### Data records:
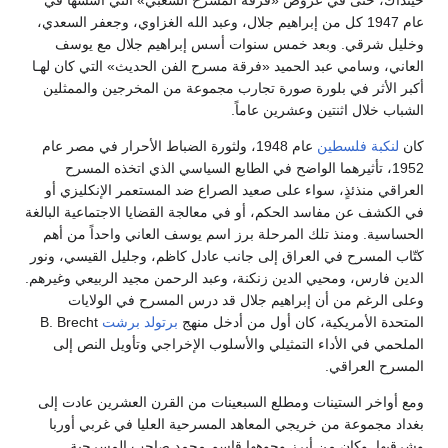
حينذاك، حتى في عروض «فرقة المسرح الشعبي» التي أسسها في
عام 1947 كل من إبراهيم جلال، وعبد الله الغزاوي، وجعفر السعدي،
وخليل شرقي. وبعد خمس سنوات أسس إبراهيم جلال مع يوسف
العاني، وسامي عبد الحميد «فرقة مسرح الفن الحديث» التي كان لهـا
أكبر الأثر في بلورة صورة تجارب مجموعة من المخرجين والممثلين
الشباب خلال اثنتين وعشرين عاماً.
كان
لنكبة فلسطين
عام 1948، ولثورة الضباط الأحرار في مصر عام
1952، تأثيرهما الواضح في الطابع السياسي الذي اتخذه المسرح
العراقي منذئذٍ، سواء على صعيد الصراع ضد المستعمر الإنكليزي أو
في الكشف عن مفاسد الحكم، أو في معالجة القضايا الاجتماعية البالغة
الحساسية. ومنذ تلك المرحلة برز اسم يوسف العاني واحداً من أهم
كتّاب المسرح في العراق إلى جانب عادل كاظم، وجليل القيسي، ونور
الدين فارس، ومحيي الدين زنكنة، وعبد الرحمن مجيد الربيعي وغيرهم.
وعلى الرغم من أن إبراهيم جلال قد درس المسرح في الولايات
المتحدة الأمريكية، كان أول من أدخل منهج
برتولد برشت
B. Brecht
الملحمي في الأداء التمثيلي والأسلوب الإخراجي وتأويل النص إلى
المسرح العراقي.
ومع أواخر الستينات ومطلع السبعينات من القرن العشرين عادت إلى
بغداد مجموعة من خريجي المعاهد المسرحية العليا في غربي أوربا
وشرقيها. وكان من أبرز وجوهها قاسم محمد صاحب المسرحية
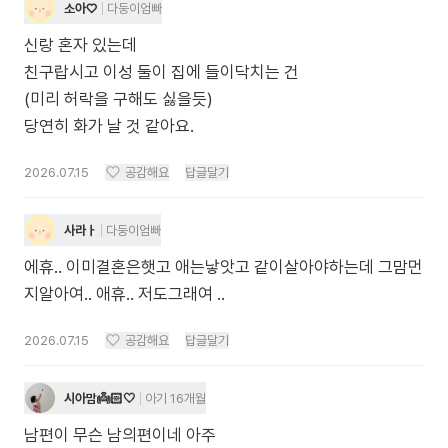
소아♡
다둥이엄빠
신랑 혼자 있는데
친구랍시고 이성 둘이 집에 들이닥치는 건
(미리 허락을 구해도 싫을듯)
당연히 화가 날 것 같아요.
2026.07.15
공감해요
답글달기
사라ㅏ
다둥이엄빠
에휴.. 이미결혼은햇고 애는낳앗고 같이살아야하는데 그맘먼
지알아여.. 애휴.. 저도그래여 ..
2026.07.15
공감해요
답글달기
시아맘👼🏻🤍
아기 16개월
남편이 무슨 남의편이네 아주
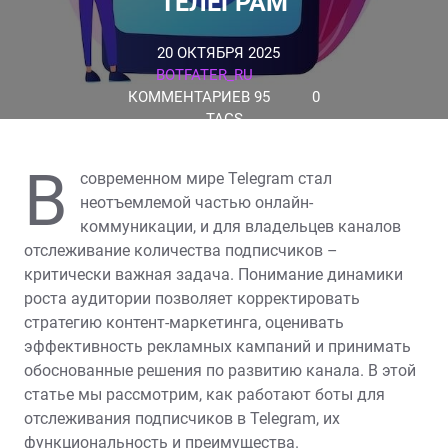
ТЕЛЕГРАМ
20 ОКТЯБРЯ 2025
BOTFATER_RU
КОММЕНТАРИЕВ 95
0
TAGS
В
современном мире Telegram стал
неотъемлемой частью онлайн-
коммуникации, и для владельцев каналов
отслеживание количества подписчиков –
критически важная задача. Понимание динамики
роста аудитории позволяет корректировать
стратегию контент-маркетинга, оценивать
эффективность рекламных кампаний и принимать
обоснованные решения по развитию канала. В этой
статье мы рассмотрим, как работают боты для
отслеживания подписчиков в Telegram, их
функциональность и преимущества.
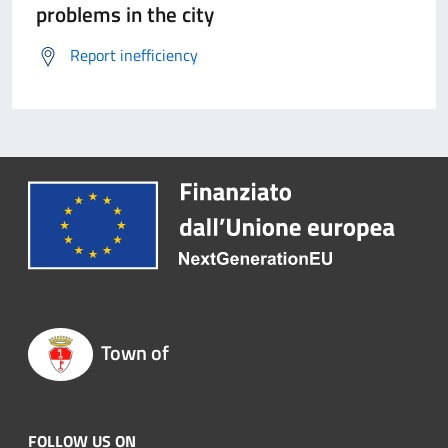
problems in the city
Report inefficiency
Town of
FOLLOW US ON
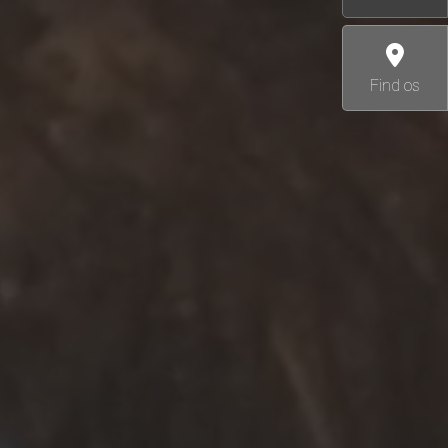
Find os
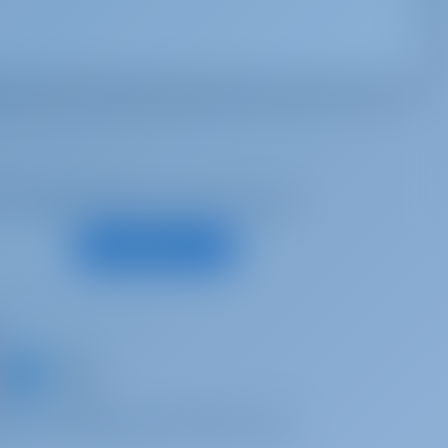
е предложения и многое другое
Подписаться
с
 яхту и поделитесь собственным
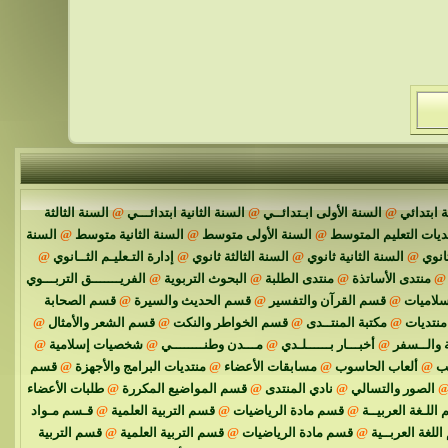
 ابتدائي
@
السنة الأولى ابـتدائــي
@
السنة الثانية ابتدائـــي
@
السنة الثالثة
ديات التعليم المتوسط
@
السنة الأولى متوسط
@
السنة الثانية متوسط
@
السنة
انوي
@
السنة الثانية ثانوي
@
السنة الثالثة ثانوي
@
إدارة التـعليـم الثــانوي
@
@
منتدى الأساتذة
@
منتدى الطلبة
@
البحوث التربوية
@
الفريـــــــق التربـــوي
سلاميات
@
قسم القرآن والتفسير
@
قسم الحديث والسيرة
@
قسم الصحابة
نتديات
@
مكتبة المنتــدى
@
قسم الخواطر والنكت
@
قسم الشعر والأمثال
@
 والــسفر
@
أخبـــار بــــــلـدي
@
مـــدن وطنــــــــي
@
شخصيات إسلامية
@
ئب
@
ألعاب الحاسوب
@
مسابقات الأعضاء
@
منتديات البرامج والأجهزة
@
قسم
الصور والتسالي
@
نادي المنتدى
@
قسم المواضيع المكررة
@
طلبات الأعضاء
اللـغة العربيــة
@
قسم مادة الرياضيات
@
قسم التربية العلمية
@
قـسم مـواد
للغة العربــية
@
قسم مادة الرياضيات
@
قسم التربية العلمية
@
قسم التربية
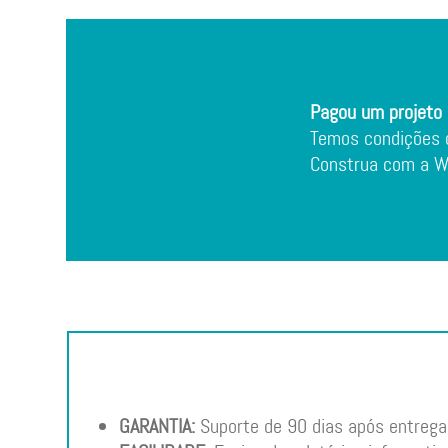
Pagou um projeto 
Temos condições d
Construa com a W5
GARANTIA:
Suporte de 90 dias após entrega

### Prompt:
Only lines containing the string "وعبد" are needed. Pull each of them out of the records above.

### Output below:
عام 1947 كل من إبراهيم جلال، وعبد الله الغزاوي، وجعفر السعدي،
الدين فارس، ومحيي الدين زنكنة، وعبد الرحمن مجيد الربيعي وغيرهم.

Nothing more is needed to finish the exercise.